Flow is basically living in the moment. (It's NOT the "going with the flow" that 9's*** get stuck in - that is just going along with whatever). This is real Flow.
...You are the boat, the river, and you are even generating the current. It all becomes one and you are an active but seemingly effortless director. Perfection. You are 100% in the moment, and adjust your (re)actions perfectly to the situation/activity/environment as they happen to acommodate your intent.
Activities that have routinely delivered Flow, for me: Slalom waterskiing, snowboarding, mountainbiking, motorcycling, diving, running, moments of football, softball, climbing. Sometimes playing guitar with another guitar and drums. Shooting pool. Working out.
For a somewhat less intense flow, sometimes reading, writing, having a conversation, having sex. It can happen doing anything. The key though seems to be having an adequate level of skill that matches the activity. The more skill, the higher the level of activity, the more intense the flow. If you dont have enough skill for a certain activity, its awkward or frustrating. If you have too much skill, it is boring so there is not 100% absorption. For me, physical, often rythmic activities did the trick the best. Most of those things I dont do anymore. I guess as I've gotten older, I've tried to get the same flowing satisfaction in other, less physical ways, such as everyday activities, but I'm either bored or frustrated it seams. I can think of a few reasons why I lack flow. I am out of shape, and no longer do my fun things on a regular basis. For non-physical activities, again, Im out of shape, leaving me more stuck in my head. Also, I have to many toxins in me leaving my brain sluggish. Nope, haven't found anyone to flow with lately, and thats the best flow of all.
Step 1. Get to gym and lay off the cheeseburgers.
That "moment" of flow IS spirituality to me. Imagine having flow 24/7, in the moment, fully living Now to the fullest.
I don't think I've had an especially intense life. Although I've spent a lot of time doing those activities, and have had many peak experiences, it all seemed pretty normal except for some really peak experiences that I guess bordered on transendantal or endorphin overload due to unplanned danger. I'm sure I've spent more time watching TV overall. But I thrive on the peak stuff, wither watching TV.

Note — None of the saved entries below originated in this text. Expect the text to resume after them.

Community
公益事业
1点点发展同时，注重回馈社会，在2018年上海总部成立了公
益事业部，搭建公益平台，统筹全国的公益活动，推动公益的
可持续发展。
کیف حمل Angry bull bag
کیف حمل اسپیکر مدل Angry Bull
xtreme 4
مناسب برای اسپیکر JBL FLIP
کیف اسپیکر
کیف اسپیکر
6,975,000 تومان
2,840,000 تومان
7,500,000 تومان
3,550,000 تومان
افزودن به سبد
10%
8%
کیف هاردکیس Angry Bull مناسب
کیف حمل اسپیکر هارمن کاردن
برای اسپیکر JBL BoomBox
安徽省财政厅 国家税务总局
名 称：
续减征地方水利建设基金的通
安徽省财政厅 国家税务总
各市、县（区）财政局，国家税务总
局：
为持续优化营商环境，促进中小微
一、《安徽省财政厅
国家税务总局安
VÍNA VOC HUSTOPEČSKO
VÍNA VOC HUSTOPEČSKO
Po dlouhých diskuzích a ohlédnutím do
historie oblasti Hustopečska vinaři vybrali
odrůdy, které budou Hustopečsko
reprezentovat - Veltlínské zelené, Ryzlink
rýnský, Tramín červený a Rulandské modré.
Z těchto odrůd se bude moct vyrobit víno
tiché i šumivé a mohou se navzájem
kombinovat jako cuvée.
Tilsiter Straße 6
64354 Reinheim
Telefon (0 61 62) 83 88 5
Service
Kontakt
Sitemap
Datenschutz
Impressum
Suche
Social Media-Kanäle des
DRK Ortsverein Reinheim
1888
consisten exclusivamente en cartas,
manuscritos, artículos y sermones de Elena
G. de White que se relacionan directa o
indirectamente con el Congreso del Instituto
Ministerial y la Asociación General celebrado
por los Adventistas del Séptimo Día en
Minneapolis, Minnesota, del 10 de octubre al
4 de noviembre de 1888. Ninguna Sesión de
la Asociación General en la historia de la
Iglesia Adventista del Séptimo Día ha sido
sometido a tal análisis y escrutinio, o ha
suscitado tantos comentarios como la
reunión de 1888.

It seems like those experiences have to do with being forced/drawn out of my head and into my gut.
Re: Raw foods diet. I have noticed that a combo of eating very clean - not junk, tons of fresh fruit and vegetables - (basically healthy vegetarian with small amounts of protien - very little or no meat or dairy or processed food), ...combined with physical exercise and meditation, really helps to make me more prone to get that flow going. Performing an activity on a regular basis also helps, of course.
***
enneagram type 9; enneagram is a kind of personality system, with esoteric aspects, based on basic motivations arising from innate fears. good googling.